Correio braziliense, n. 20181, 22/08/2018. Política, p. 3

 

A chave da cadeia

Luiz Carlos Azedo

22/08/2018

 

 

A pesquisa eleitoral divulgada ontem provocou nova alta do dólar – ultrapassou a barreira dos R$ 4 e chegou a R$ 4,48 nas casas de câmbio –, porém, a imprevisibilidade do cenário eleitoral aumentou ainda mais com a decisão da Segunda Turma do Supremo Tribunal Federal (STF), que decidiu manter em liberdade o ex-ministro da Casa Civil José Dirceu e o ex-tesoureiro do PP José Cláudio Genu, ambos condenados em segunda instância na Operação Lava-Jato. A decisão consolidou o entendimento da Turma de que a execução imediata da pena após condenação em segunda instância precisa ser examinada caso a caso. Com isso, a defesa do ex-presidente Luiz Inácio Lula da Silva tem uma porta aberta para conseguir um habeas corpus em favor do petista, cuja candidatura a presidente da República ainda não foi impugnada.

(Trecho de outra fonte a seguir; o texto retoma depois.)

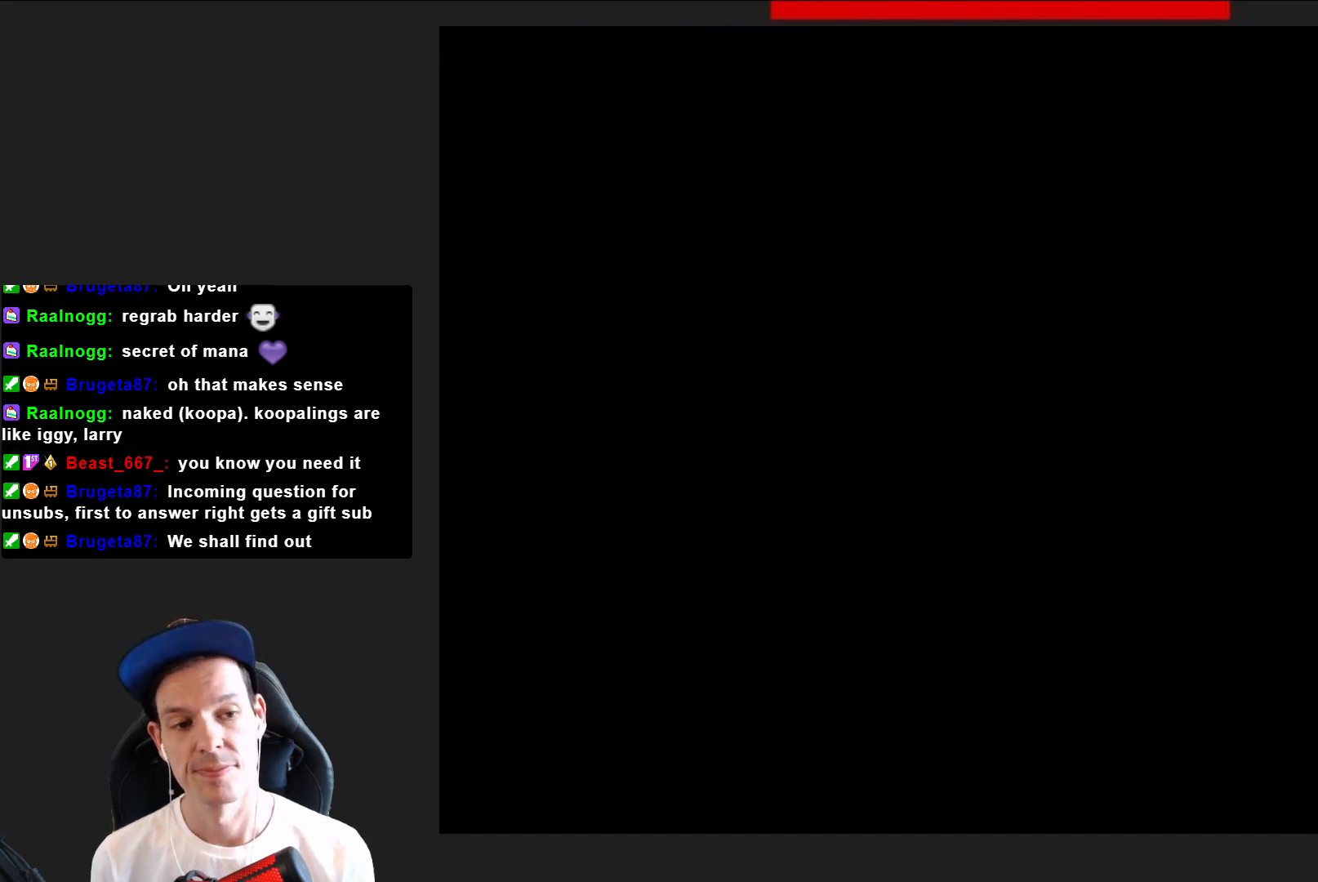
{"buttons": ["SQUARE", "DPAD_RIGHT"], "right_stick": "center", "events": [[133, "DPAD_RIGHT", "down"]]}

Embora, pela Lei da Ficha Limpa, o petista seja inelegível.

Conhecida como Jardim do Éden, a Segunda Turma é pródiga na concessão de arquivamentos e habeas corpus para os réus da Operação Lava-Jato. Dirceu está condenado a mais de 30 anos de prisão, mas deverá permanecer em liberdade até ser julgado pelo Superior Tribunal de Justiça. O ex-ministro começou a cumprir pena em maio, por corrupção ativa, lavagem de dinheiro e organização criminosa, mas foi solto um mês depois por ordem do STF. Toffoli votou pela soltura, mas o relator da Lava-Jato, o ministro Luiz Edson Fachin, pediu vista, ou seja, mais tempo para analisar a questão. Mesmo com o pedido de vista, os outros três ministros da Turma (Dias Toffoli, Gilmar Mendes e Ricardo Lewandowski) decidiram conceder liberdade a Dirceu até que Fachin devolvesse o processo para julgamento.

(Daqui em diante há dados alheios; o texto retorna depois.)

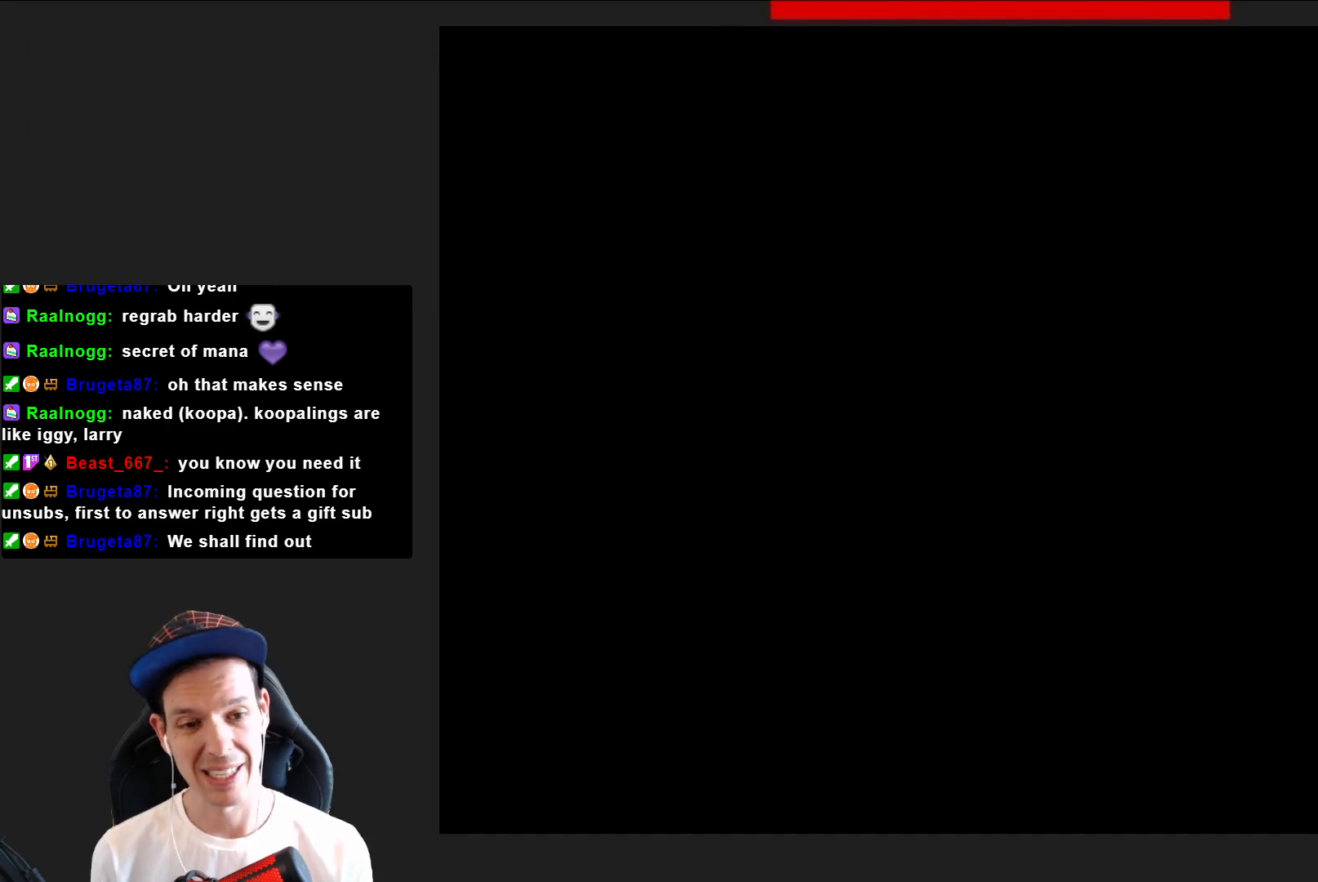
{"buttons": ["CROSS", "SQUARE", "DPAD_RIGHT"], "right_stick": "center", "events": [[468, "CROSS", "down"]]}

Ontem, o caso voltou à pauta da Segunda Turma. Fachin votou pelo entendimento majoritário do Supremo no sentido de autorizar as prisões após condenação em segunda instância e sustentou que não se pode conceder habeas corpus de ofício nesse caso. Foi atropelado pelo ministro Dias Toffoli, que citou vários precedentes no Supremo. Os ministros Gilmar Mendes e Ricardo Lewandowski acompanharam Toffoli. Decano do STF, o ministro Celso de Mello votou com Fachin, mas ambos foram votos vencidos por 3 a 2. Fachin vem sendo voto vencido constantemente. Além de Lula, outros réus da Lava-Jato que estão presos deverão pleitear habeas corpus para sair da prisão, entre os quais os ex-deputados Eduardo Cunha e Geddel Vieira Lima, ambos do MDB.

O Supremo está se tornando um fator de instabilidade no processo eleitoral, por causa das disputas entre seus ministros. A Primeira Turma e a Segunda, por exemplo, têm entendimentos distintos em relação à jurisprudência sobre execução da pena após condenação em segunda instância. Caso se confirme a ida da ministra Cármen Lúcia para a Segunda Turma, no lugar de Toffoli, que assumirá a Presidência do Supremo, pode ser que se forme uma nova maioria sobre o mesmo assunto, com entendimento contrário à decisão de ontem. Em contrapartida, embora negue essa intenção, Toffoli pode pautar nova votação sobre o mérito da questão no plenário do Supremo.

 

Pesquisa

A pesquisa divulgada pelo Ibope na segunda-feira está sendo decantada por analistas e candidatos. Revela que a estratégia de Lula para se manter na mídia deu certo, pois está com 37% de intenções de votos, mas gerou estresse entre os petistas porque outros números mostram as dificuldades para a transferência de votos em favor do ex-prefeito de São Paulo Fernando Haddad, seu vice e substituto virtual. Quatro de cada 10 eleitores consultados dizem que não votarão em Haddad, mesmo que esse seja uma indicação de Lula. O efeito imediato na campanha de Lula foi acirrar a divergência entre fazer a substituição logo ou protelar ao máximo a manutenção da candidatura do ex-presidente da República, cuja impugnação está prevista na Lei da Ficha Limpa, mas essa é uma batalha jurídica que pode chegar a 17 de setembro.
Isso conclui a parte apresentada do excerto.